The Fiscal Affairs Department of the IMF and the Directorate General for the Taxation and Customs Union held a conference on 23 and 24 February 2015 to discuss the corporate debt bias. This arises from the rule in most tax systems that interest on debt is tax deductible for companies while a dividend paid to an equity shareholder is not a tax deductible expense for the company paying the dividend.

Distortions in taxation systems tend to encourage businesses to finance their activities through debt rather than equity, creating inefficiencies. The experience of the financial crisis has increased concern that tax incentives to take on excessive amounts of debt may contribute to a crisis or make such crises more serious. The IMF Board Paper on Taxation and the Crisis came to the conclusion that the personal and corporate debt bias was not an immediate cause of the crisis but did not help matters.

Attention has also been given to corporate debt bias because interest deductibility has been identified as a significant tool used by multinationals for tax avoidance. Countries with high corporate income tax rates, which include many developing countries, are losing public revenue as a result of tax avoidance by multinationals. Also the “IMF Tax Spillover Paper in 2014” identified debt shifting as a significant element in corporate tax planning. The same line is being followed by the OECD in the action plan on base erosion and profit shifting (BEPS).

The problem of corporate debt bias is however not the same as the profit shifting being examined by the OECD. The OECD is looking mainly at the problem that multinationals can use related party debt to shift profits from one country to another, for example from a high tax to a low tax jurisdiction. This is a problem because of tax avoidance but related party debt does not make the overall group position more risky in terms of financial stability.

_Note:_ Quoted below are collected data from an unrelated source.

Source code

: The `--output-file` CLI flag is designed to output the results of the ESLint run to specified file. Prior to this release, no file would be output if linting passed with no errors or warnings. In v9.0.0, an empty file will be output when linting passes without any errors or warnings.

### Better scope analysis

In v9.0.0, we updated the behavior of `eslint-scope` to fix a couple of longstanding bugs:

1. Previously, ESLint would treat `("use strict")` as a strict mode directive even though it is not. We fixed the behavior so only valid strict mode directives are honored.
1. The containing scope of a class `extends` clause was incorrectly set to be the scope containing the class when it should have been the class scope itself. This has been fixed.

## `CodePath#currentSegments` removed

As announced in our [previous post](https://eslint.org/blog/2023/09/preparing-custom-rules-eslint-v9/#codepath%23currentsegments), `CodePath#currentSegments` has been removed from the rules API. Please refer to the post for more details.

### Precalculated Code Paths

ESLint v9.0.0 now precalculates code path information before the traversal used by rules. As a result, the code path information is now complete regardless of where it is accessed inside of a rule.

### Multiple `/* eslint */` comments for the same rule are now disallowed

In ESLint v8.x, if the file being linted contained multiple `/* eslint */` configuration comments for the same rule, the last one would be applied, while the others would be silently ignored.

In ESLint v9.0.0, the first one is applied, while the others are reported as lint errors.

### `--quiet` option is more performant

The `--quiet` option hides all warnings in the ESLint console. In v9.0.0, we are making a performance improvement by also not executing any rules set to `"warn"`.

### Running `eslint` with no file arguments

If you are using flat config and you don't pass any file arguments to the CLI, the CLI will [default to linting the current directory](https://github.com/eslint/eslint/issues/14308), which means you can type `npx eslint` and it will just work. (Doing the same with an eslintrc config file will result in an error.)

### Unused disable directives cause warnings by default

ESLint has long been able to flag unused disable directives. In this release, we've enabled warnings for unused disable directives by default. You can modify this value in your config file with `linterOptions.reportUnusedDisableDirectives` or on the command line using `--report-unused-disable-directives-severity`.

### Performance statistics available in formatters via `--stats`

The problem of corporate debt bias, however, concerns the amount of third party debt taken on by a company or group. The more highly leveraged a company or group becomes in terms of third party debt the more risk there is of problems for the company during a downturn. The IMF’s Fiscal Affairs Department has been working on empirical studies concerning the impact of corporate debt bias on bank leverage. Also a book entitled “Taxation and Regulation of the Financial Sector” was published in December 2014, edited jointly by staff at the IMF and TAXUD. This looks at issues impacting finance and public finance, such as the issue that countries have capital requirements for banks to encourage equity finance but the tax system gives the banks an incentive to acquire more debt.

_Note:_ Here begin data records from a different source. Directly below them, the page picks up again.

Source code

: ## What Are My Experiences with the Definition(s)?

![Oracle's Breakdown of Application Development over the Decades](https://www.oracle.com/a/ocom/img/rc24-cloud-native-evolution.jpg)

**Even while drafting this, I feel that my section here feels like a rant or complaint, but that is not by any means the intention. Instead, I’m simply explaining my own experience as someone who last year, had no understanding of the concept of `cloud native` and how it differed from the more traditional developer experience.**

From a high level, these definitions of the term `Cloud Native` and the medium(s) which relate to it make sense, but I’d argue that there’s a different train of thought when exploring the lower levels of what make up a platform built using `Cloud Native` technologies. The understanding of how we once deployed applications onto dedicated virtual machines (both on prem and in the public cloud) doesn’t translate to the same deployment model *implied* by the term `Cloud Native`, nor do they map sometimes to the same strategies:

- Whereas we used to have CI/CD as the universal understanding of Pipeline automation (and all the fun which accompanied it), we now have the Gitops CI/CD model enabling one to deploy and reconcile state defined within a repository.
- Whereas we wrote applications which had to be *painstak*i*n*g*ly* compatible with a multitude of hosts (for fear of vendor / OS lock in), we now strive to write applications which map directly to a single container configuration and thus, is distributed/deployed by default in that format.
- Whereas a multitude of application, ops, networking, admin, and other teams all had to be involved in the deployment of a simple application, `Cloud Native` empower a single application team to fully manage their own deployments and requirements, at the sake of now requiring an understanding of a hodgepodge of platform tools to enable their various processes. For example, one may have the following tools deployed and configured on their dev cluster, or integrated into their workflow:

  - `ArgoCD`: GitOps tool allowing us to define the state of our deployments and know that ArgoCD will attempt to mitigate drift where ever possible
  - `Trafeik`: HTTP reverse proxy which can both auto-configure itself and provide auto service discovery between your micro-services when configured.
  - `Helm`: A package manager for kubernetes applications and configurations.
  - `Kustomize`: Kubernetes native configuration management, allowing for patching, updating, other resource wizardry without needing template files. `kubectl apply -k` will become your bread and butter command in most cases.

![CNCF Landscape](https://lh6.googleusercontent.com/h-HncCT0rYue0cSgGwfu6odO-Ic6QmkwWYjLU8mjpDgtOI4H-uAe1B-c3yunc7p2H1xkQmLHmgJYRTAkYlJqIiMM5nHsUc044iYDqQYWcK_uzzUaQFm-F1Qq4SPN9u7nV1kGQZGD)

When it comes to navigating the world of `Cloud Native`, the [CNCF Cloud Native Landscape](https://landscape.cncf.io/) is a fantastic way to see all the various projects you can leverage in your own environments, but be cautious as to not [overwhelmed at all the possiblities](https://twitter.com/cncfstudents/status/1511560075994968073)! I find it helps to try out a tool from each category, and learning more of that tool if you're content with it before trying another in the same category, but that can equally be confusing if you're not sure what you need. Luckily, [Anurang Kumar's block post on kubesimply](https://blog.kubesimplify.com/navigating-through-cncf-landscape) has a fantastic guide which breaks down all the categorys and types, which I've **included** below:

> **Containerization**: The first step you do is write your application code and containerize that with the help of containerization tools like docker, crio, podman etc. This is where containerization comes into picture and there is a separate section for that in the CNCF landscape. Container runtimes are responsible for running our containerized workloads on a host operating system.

Many countries are looking at the issue of corporate debt bias in their own taxation systems. Belgium and Italy have already taken some legislative action to reduce the effects of debt bias by an allowance for corporate equity and other countries such as the US and Germany have introduced restrictions on interest deductibility. The G20 Finance Ministers are intending to discuss the issue of corporate debt bias in their meeting in September 2015.

Discussions at the conference concerned issues such as the possibility of an allowance for corporate equity to tackle debt bias, and how this could be framed so that there is no loss of tax revenue to the government. There is also the question of how taxes and regulatory provisions shape the structure of financial institutions when it comes to decisions such as the formation of a branch or subsidiary in a particular jurisdiction and in which jurisdictions to locate them. The influence of taxation and regulation on financial stability still requires study and is important for the design of tax policy.